(QUOTED PASSAGE):

=== Begin Enclosure ===

The Baptist Faith and Message (BF&M) is the statement of faith of the Southern Baptist Convention (SBC). It summarizes key Southern Baptist thought in the areas of the Bible and its authority, the nature of God as expressed by the Trinity, the spiritual condition of man, God's plan of grace and salvation, the purpose of the local church, ordinances, evangelism, Christian education, interaction with society, religious liberty, and the family.

History
Although the Southern Baptist Convention was organized in 1845, no formal confession of faith was adopted until internationally known Baptist theologian Edgar Young Mullins led the denomination to adopt the original BF&M in 1925. Described as "the New Hampshire Confession of Faith [of 1833], revised at certain points, and with some additional articles growing out of present needs," it was intended as "a reaffirmation of Christian fundamentals," which was deemed necessary because of "the prevalence of naturalism in the modern teaching and preaching of religion." 

The BF&M was revised in 1963 (under the chairmanship of pastor-theologian Herschel H. Hobbs), amended in 1998 (with the addition of Section XVIII on The Family), and again revised in 2000 under the chairmanship of pastor-author and former three-time SBC President Adrian Rogers; the 2000 revisions incorporated sociological as well as theological changes and were considered the most controversial.

Position Statements
The BF&M includes 18 topics which are position statements of the SBC.  Each article or position is followed by Scripture which they use to support their position.

Reception
There was both praise and criticism for the significant changes to the BF&M in the 2000 revision.

Affirmations
Some of the changes that were particularly well received (affirmations) by some Baptist theologians include the following:
The controversial use of the word "inerrancy" was not inserted into the section on Scripture. Some were concerned that it would be included.
No inclusion of more restrictive views of eschatology, such as dispensationalism. Apprehension had been expressed that such views might be espoused in the revisions.
Inclusion of a statement that Baptists honor the principles of soul competency and the priesthood of believer.
Reaffirmation of most historical Baptist convictions.

=== End Enclosure ===

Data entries
=== Begin Enclosure ===

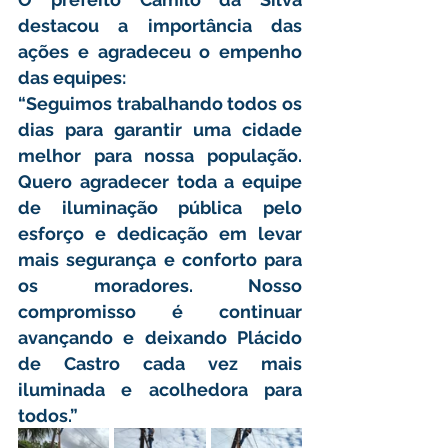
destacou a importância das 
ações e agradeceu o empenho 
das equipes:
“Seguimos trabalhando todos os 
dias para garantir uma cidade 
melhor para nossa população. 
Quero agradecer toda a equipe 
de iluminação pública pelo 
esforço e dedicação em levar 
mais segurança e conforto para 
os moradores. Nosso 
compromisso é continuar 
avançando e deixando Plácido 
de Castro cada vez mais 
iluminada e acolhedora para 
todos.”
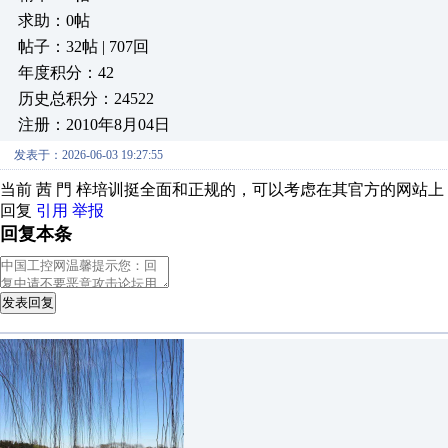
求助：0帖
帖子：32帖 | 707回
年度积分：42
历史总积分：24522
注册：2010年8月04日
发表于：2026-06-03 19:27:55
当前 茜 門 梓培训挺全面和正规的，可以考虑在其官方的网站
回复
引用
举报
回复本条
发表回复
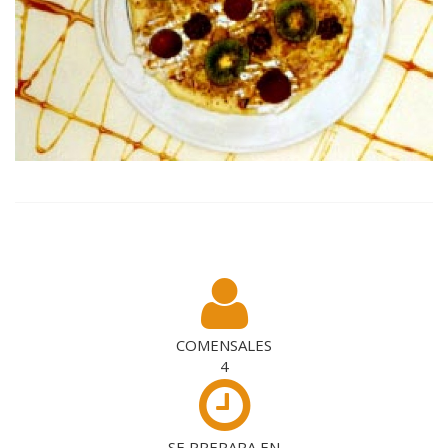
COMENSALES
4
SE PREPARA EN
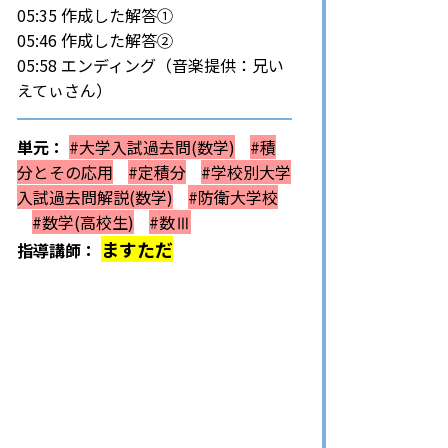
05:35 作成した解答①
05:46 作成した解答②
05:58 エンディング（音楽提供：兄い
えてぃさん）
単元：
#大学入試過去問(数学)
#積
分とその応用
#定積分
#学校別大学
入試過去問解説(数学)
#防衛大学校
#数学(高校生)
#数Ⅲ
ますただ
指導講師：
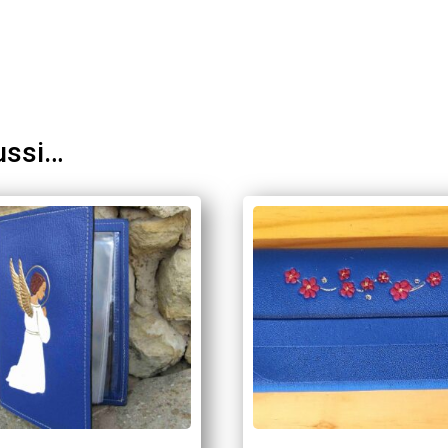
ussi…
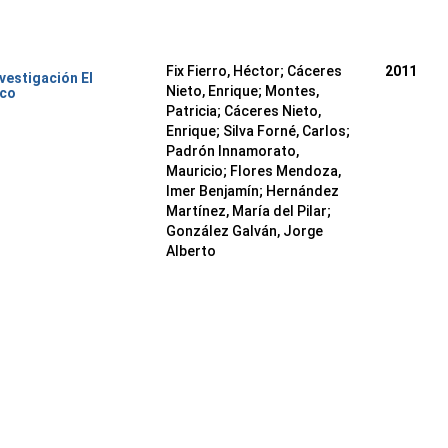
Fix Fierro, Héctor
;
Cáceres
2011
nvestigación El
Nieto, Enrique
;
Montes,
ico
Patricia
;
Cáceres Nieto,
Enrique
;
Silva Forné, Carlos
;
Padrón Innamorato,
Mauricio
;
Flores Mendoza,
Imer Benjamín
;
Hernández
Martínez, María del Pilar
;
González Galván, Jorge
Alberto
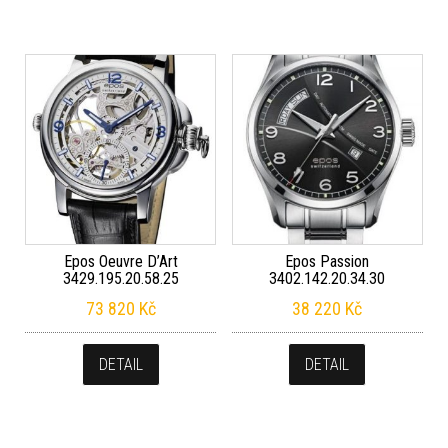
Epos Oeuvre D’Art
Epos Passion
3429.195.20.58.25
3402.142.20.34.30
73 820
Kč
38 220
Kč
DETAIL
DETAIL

=== End Enclosure ===

(EXERCISES):
a. Translate this sentence from the article on the Baptist Faith and Message into Spanish: "There was both praise and criticism for the significant changes to the BF&M in the 2000 revision."
b. Pick up the article on the Baptist Faith and Message after its final line and keep writing it.

(REPLIES):
a. Hubo tanto elogios como críticas por los cambios significativos introducidos en la BF&M en la revisión de 2000.

b.
Addresses issues of contemporary concern – soteriological inclusivism (Section IV), family (Section XVIII), gender (Section III), sexual immorality, adultery, homosexuality, pornography, and abortion (Section XV).
Clear expressions about the future direction of the SBC under the "conservative resurgency" leadership.
Editorial changes, such as the use of gender-inclusive language, considered improvements of the form of the statement.

Criticisms
In 2001, Russell Dilday of the Center for Baptist Studies at Mercer University, raised 12 controversial points about the 2000 revision. The most controversial points were in the areas of male priority (in marriage and in ministry, specifically the pastorate), the exegetical standard by which the Bible is to be interpreted, and a catalogue of specific sins.

Gender-based roles
For the first time in SBC history, provisions were added to define male-headship gender roles in both the ministry and in marriage.

Regarding ministry, the BF&M now explicitly defines the pastoral office as the exclusive domain of men – thus prohibiting female pastors. While not stated in the 2000 BF&M, some churches also apply this interpretation to deacons, being a pastoral office of the church, and will not ordain women or allow them to serve as deacons.

Regarding marriage, the BF&M added Article XVIII to specify the husband is the head of the household (though it is to be understood in a complementarian role, not as an autocrat). Nothing in the BF&M prohibits or discourages the wife from holding outside employment, nor the husband from doing household duties traditionally considered those of the wife.

Exegetical standard
Second, the 2000 revision of the BF&M removed the assertion that the person of Jesus Christ was to be the exegetical standard by which the Bible was to be interpreted, and replaced it with the last sentence in the quotation below.

The change was made over concerns that some groups were elevating the recorded words of Jesus in Scripture over other Scriptural passages (or, in some cases, claiming that Jesus' silence on an issue held priority over other passages explicitly discussing a topic, an example being homosexuality). The traditional SBC view is that  Scripture is  inspired by God.

This revision was particularly objectionable to the Baptist General Convention of Texas, the largest SBC state convention, which had previously split between moderates and conservatives, with the latter forming the Southern Baptists of Texas Convention.

Catalogue of specific sins
The 2000 BF&M has been criticized for including a specific list of contemporary sins, which could lead to endless additions.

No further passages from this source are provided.